#### Source document:
◆ ◆ ◆
PGN Base
Emanuel Lasker, World Chess Champion

World Champion 1894–1921

Emanuel Lasker

Germany · 1868–1941

Emanuel Lasker held the World Championship for twenty-seven years, the longest reign in the game's history, combining deep psychological insight with formidable fighting resilience.

Career highlights

  • World Champion 1894–1921 — the longest reign ever
  • Renowned mathematician and philosopher
  • Defended the title against Steinitz, Tarrasch, Marshall, Schlechter, and Janowski

Early Life

Emanuel Lasker was born in Berlinchen, Prussia, in 1868, the son of a Jewish cantor. Sent to Berlin to study mathematics, he supported himself partly through chess and revealed a prodigious talent for it. He would remain a serious scholar throughout his life, earning a doctorate in mathematics and corresponding with figures such as Albert Einstein, who later wrote an admiring foreword to his biography.

Rise to the Top

Lasker rose rapidly through the 1890s, winning match after match against established masters. By 1894 he felt ready to challenge the aging Wilhelm Steinitz for the world title — a bold move for a player not yet universally regarded as the strongest in the world.

World Champion

Lasker took the title from Steinitz in 1894 and confirmed his superiority in their 1896–97 rematch. What followed was the longest reign in the history of the championship: twenty-seven years at the summit of the game.
◆ ◆ ◆
#### Written problem a:
Which lines of the rows contain the string "NewBodyOperationType"? Find and copy each of them, treating case as significant.
The rows have no connection to the Lasker profile.

#### Excerpted data:
◆ ◆ ◆
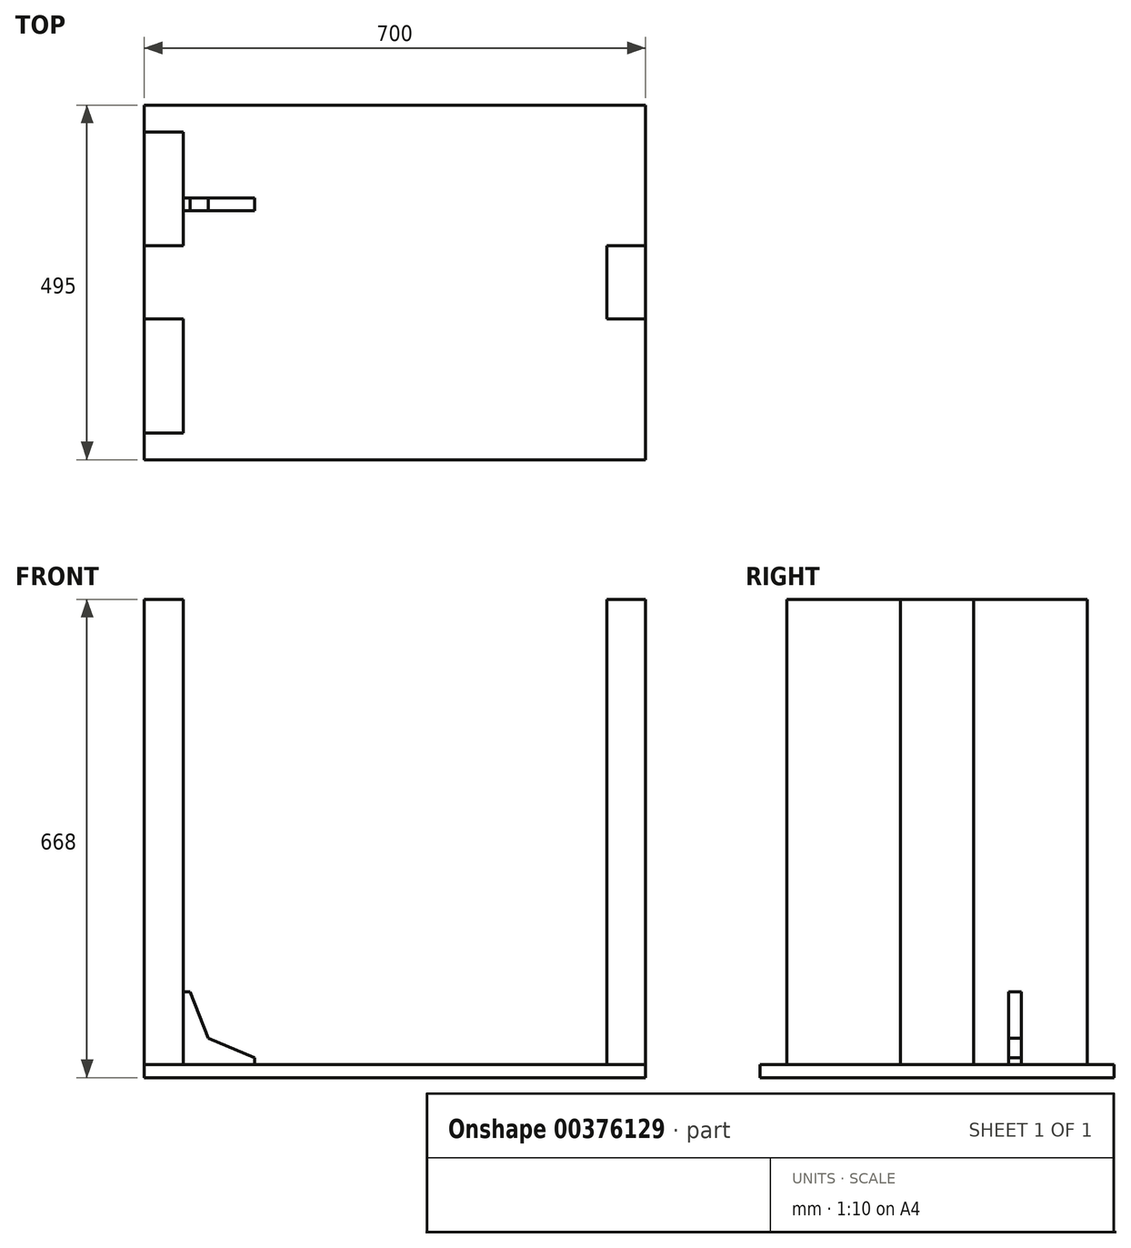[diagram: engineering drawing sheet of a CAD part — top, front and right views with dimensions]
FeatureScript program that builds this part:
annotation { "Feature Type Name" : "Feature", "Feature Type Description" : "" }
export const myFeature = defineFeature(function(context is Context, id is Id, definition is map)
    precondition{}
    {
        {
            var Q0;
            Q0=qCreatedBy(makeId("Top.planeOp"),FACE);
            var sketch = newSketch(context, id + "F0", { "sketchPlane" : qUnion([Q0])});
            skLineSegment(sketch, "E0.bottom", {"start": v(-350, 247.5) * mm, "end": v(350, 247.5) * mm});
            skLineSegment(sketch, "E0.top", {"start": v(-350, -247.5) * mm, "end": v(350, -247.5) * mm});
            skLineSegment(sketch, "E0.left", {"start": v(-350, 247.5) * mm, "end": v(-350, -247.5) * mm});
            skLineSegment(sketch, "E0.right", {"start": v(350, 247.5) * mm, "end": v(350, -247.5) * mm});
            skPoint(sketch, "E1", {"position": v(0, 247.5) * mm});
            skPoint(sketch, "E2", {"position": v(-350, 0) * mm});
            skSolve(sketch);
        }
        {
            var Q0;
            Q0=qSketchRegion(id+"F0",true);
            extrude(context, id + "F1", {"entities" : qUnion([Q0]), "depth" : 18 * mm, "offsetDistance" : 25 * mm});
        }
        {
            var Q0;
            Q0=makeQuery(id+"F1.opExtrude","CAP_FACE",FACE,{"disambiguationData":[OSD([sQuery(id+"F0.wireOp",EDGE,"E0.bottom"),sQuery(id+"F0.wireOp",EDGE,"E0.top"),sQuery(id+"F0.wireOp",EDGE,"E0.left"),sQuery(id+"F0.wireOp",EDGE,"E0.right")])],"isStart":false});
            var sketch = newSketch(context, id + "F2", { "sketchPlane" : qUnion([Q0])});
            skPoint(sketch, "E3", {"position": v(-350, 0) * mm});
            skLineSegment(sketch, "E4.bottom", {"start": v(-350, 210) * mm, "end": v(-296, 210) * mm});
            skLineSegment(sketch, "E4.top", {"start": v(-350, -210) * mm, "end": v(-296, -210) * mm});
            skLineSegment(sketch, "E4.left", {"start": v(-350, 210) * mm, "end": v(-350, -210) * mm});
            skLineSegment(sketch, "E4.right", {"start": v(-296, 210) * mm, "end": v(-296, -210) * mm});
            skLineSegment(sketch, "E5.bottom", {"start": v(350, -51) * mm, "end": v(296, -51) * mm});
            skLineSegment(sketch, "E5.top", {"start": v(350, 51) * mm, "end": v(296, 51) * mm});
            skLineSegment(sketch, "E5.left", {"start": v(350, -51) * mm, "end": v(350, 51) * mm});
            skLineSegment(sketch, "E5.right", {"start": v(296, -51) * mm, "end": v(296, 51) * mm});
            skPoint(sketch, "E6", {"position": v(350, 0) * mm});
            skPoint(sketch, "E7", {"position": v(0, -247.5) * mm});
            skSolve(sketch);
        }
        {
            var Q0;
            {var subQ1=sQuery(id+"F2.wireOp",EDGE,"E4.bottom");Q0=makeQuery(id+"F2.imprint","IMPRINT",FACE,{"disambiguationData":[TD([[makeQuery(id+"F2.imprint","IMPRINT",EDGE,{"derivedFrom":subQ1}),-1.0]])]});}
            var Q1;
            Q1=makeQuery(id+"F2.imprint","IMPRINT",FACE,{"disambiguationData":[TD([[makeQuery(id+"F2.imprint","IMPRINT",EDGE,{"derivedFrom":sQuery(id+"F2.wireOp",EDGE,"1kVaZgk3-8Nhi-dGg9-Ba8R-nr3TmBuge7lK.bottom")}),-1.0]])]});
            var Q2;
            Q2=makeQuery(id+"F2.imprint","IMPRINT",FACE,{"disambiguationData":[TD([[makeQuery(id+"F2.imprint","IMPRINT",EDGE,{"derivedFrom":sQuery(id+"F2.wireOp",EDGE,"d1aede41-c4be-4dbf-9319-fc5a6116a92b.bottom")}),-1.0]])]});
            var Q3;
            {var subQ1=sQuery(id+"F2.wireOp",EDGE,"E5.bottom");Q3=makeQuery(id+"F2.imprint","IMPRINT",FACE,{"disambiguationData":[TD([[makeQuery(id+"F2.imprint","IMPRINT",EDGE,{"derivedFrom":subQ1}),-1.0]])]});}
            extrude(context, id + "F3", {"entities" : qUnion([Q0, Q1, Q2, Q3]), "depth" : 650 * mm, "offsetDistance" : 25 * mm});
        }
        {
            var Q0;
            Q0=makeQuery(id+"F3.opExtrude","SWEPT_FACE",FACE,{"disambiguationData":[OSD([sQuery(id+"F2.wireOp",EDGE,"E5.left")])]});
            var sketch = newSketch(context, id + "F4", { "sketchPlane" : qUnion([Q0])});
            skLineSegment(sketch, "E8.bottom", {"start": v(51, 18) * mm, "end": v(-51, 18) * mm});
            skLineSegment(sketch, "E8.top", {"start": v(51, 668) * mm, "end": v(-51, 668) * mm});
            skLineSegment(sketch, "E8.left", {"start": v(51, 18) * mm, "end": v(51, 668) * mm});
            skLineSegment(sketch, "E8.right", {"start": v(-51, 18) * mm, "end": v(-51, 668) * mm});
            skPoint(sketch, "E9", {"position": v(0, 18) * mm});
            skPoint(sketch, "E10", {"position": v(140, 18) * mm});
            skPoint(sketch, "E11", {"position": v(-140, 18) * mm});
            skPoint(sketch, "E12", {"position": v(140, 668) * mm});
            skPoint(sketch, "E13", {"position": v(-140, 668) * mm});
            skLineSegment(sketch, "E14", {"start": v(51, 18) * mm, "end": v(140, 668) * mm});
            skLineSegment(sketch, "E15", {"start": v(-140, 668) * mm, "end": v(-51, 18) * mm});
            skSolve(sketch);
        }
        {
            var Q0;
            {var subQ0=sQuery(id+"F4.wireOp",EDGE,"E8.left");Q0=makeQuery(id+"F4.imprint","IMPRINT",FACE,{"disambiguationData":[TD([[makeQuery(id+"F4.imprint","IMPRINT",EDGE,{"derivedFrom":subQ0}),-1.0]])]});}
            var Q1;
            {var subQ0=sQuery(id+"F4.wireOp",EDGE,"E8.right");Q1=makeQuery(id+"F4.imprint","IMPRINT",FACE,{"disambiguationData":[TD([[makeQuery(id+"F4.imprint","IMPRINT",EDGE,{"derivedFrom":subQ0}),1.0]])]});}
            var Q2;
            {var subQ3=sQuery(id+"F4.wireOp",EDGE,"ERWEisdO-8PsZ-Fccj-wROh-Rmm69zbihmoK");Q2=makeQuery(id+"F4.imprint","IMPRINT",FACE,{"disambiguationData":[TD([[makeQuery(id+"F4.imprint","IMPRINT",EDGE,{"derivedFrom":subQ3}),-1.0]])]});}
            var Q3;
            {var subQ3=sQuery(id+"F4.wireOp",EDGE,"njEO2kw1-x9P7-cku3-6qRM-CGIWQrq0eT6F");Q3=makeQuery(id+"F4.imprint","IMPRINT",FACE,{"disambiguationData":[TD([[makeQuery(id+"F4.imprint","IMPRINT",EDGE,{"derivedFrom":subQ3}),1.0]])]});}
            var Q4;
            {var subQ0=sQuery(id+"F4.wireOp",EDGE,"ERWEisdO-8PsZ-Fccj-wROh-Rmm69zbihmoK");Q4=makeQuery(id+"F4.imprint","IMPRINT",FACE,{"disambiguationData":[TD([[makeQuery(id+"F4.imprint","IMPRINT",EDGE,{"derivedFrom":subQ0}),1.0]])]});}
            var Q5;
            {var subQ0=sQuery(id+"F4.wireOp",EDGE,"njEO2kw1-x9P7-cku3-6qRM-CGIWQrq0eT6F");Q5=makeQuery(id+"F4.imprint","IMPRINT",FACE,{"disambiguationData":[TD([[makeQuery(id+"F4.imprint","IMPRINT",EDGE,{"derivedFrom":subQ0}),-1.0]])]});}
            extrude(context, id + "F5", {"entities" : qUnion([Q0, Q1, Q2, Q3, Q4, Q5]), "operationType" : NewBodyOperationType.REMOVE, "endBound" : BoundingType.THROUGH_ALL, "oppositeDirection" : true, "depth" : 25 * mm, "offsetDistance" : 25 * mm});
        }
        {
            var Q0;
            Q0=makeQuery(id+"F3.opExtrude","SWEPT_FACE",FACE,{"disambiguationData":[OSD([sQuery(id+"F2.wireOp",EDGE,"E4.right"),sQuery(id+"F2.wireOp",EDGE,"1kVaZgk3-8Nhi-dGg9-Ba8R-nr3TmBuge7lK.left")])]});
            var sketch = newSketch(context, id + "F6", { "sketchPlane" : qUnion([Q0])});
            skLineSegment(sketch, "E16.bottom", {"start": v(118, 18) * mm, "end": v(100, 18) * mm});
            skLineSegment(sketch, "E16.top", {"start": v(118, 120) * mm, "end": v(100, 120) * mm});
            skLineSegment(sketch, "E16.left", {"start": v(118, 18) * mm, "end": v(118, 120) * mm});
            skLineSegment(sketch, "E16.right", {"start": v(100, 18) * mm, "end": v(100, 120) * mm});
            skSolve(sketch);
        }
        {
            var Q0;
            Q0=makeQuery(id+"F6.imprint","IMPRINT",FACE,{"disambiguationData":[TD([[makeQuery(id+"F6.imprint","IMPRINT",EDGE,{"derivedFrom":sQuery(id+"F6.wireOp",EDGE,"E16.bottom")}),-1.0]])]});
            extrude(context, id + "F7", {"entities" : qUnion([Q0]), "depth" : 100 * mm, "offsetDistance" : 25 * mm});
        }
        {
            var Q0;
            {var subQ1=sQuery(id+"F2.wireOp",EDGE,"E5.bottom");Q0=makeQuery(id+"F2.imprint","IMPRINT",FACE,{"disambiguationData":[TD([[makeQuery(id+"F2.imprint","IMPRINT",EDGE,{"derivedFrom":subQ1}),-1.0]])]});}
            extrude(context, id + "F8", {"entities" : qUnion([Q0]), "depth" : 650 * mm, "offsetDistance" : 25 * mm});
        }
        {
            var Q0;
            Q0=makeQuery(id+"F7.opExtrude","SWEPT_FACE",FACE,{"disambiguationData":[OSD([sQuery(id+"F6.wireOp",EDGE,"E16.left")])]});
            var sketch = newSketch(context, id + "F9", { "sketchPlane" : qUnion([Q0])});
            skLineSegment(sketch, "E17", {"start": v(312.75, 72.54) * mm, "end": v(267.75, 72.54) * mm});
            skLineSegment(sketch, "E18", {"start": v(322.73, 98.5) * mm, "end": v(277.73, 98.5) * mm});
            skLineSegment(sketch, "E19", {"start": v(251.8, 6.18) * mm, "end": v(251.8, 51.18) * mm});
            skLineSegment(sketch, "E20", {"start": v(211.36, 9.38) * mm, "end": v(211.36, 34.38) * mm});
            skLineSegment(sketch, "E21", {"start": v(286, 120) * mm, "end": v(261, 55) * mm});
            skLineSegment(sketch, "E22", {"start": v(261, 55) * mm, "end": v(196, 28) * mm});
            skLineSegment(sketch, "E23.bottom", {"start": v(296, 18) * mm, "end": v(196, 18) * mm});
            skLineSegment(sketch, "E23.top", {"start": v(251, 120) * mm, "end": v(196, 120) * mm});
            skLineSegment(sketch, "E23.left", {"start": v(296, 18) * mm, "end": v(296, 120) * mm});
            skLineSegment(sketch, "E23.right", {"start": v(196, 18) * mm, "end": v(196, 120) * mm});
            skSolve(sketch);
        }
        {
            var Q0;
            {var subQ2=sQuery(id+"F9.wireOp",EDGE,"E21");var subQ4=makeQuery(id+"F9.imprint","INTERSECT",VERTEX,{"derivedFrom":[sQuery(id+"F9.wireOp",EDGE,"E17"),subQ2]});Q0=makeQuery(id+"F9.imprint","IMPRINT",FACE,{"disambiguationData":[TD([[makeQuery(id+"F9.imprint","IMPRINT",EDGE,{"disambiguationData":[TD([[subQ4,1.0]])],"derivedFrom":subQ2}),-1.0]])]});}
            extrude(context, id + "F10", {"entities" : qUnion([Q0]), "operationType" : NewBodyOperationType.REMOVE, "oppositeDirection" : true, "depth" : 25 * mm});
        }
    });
◆ ◆ ◆
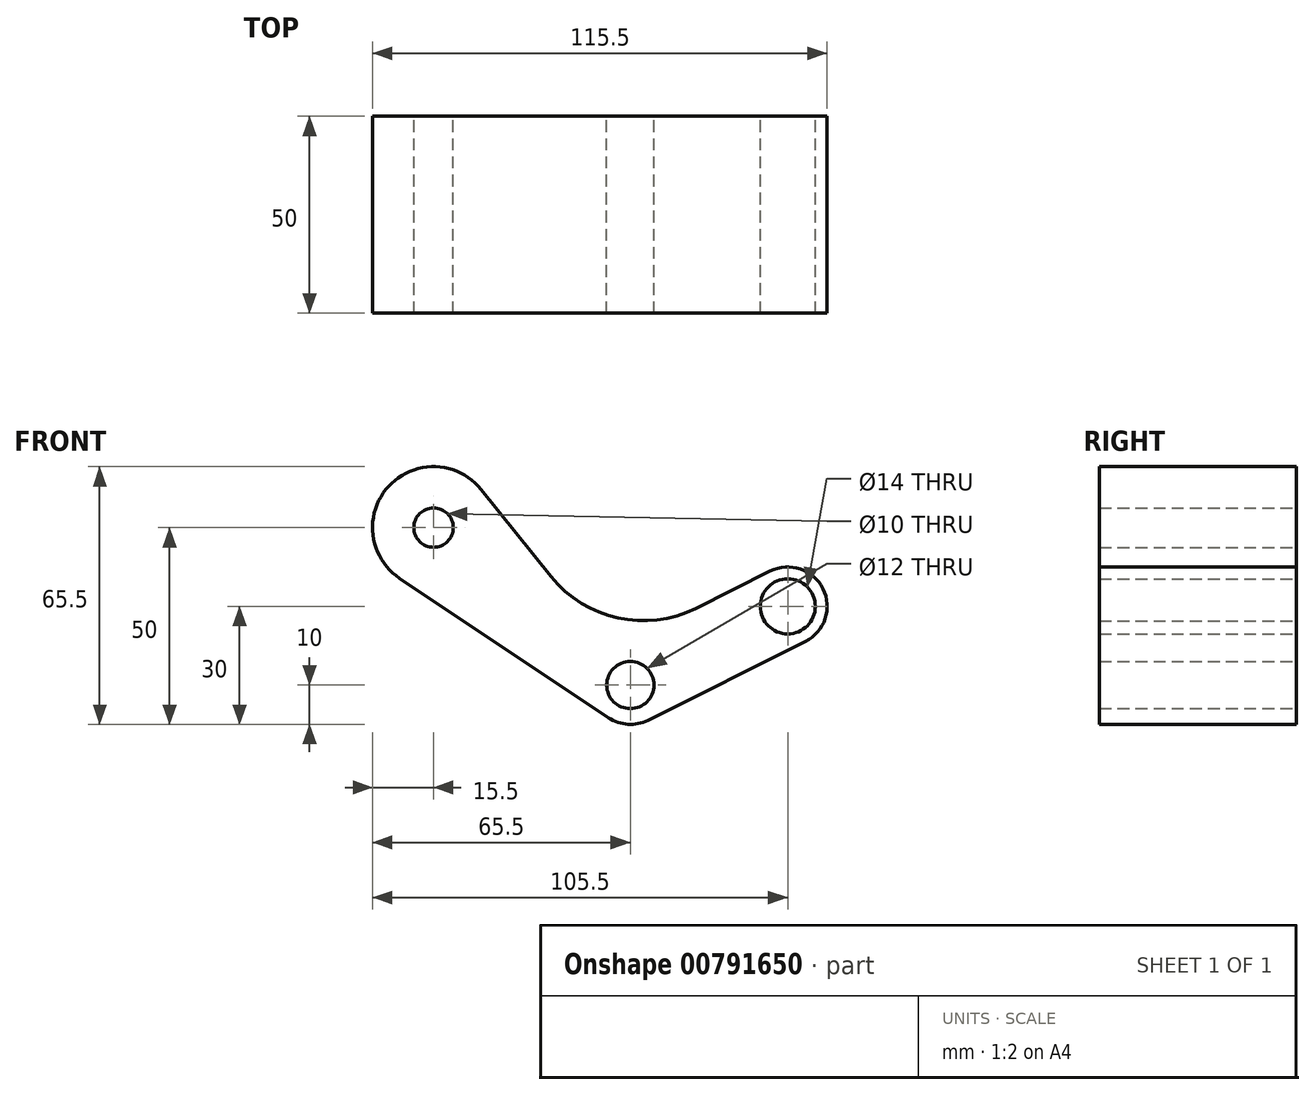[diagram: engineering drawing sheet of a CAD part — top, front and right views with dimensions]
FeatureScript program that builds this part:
◆ ◆ ◆
#### Written problem b:
Print the passage of the Lasker profile from "Emanuel Lasker held" up to and including "formidable fighting resilience.".

#### Answer a:
            extrude(context, id + "F5", {"entities" : qUnion([Q0, Q1, Q2, Q3, Q4, Q5]), "operationType" : NewBodyOperationType.REMOVE, "endBound" : BoundingType.THROUGH_ALL, "oppositeDirection" : true, "depth" : 25 * mm, "offsetDistance" : 25 * mm});
            extrude(context, id + "F10", {"entities" : qUnion([Q0]), "operationType" : NewBodyOperationType.REMOVE, "oppositeDirection" : true, "depth" : 25 * mm});

#### Answer b:
Emanuel Lasker held the World Championship for twenty-seven years, the longest reign in the game's history, combining deep psychological insight with formidable fighting resilience.